**Provided text:**
☆ ☆ ☆
Thursday, December 15, 2011

Tianjin

23 days out of Vancouver, we landed at Tianjin to begin our personal exploration of China.  Except we didn't land in Tianjin, exactly, but rather at Xingang, "New Port," a community some 35 miles from downtown Tianjin.  Boats the size of ours can't get any closer than that, so our first order of business after disembarking was to get a taxi.  There were many to choose from, but none of them wanted to use the meter, they wanted to bargain over the price.  With some effort we agreed on one and set out on the toll road to town. 


 Halfway there, our driver had a flat.  He had a spare, but worried about driving that far with no other spare, so he pulled out his cellphone and arranged to swap taxis with a fellow driver.  Our new taxi looked like a police special, but it worked just as well and our driver found the hotel, albeit with several more cell phone calls to get directions.


And what a hotel it was!  The Astor House started in 1863, not long after the British had forced the Chinese to concede sovereignty over a portion of the city.  In time, Tianjin (known as 'Tientsin' in the Wade Giles system of writing Chinese) got carved up into numerous "foreign concessions," as these areas were called, eight in all!  You can click on the map below if you're curious -- the dark colors were the original areas, the pastel ones later additions.  Our hotel was on the east end of the red section on the map, the British Concession.  As the city grew in importance, the hotel rebuilt itself in 1886 in brick with large wooden verandas, overlooking a park across the street built at the request of the hotel.  Like almost every city park we saw in China, it appeared to be well used and well cared for. 






Our own hotel room was in a new section built in the late 1980s, when a new lobby was created with that mural of early Tianjin seen above. We joined up with some fellow passengers from the boat who were also staying there and received a personal tour by the hotel concierge of the historic 1886 part of the hotel, including two amazing rooms.
☆ ☆ ☆
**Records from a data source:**

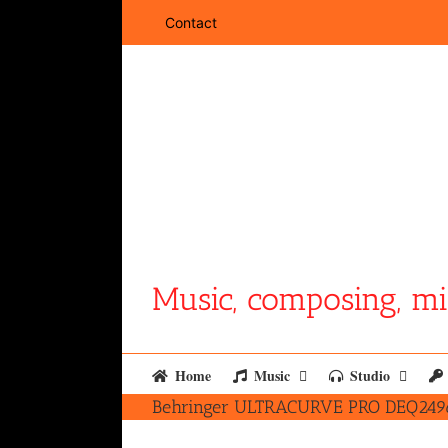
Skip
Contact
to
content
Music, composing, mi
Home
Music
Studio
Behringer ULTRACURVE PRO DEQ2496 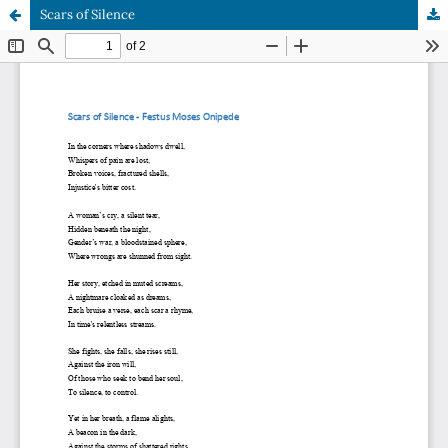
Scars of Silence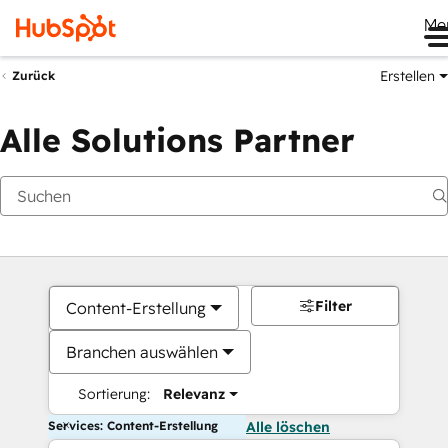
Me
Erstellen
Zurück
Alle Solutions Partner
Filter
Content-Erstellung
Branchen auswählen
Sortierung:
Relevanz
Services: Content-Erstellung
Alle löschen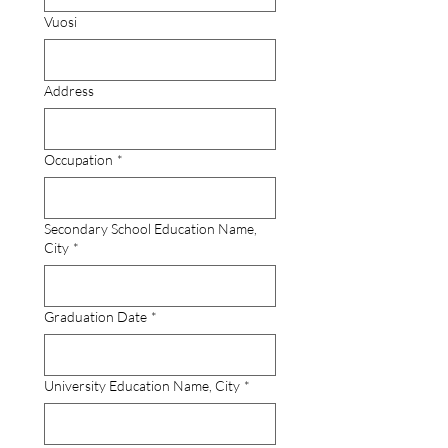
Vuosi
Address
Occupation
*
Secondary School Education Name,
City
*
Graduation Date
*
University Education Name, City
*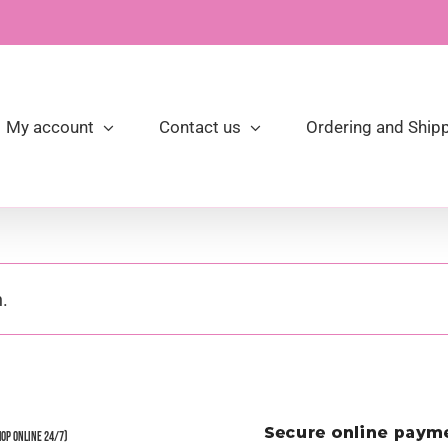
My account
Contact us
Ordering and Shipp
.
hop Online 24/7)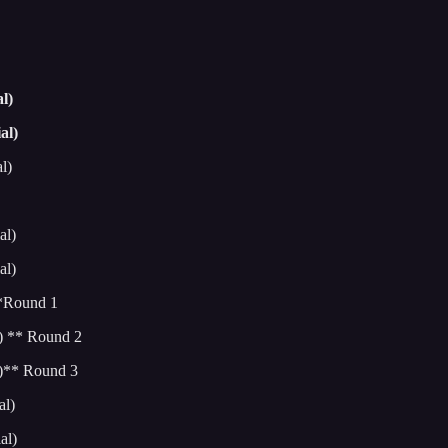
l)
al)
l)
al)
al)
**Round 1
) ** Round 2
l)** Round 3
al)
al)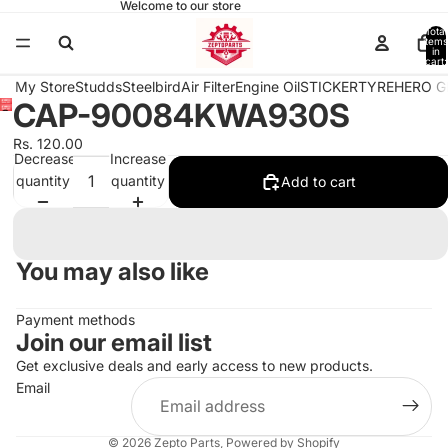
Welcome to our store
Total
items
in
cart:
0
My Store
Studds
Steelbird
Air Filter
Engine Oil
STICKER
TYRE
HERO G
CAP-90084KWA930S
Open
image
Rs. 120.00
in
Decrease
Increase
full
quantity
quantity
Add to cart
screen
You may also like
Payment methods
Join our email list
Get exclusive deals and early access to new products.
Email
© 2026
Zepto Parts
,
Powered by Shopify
☆ ☆ ☆
**The problem:**
Write the next part of the Tianjin travel account, starting after its final sentence. These entries have nothing to do with the Tianjin travel account.

**Expected answer:**
The first was the "Herbert Hoover Room," where the future president stayed while supervising the development of coal mines as an engineer for a British firm.  The second room was the "Sun Yatsen Room," named after another regular occupant after he stepped down from the post of first President of China, while he worked to unify and modernize China.  We'll say more about Sun as we encounter him later in our travels.  We ended our explorations in the museum downstairs.  We learned about the two peace treaties signed at the hotel (one of which was commemorated by this print hanging in the Herbert Hoover Room) and of the many visits by Pu Yi, the last Emperor of China (deposed, in fact, by Sun Yatsen) who came often to tea dances in the ballroom in the 1920s.  We also captured for you this reproduction of a well-furnished room of the late 1800s, curiously missing those plastic bottles of shampoo we get nowadays.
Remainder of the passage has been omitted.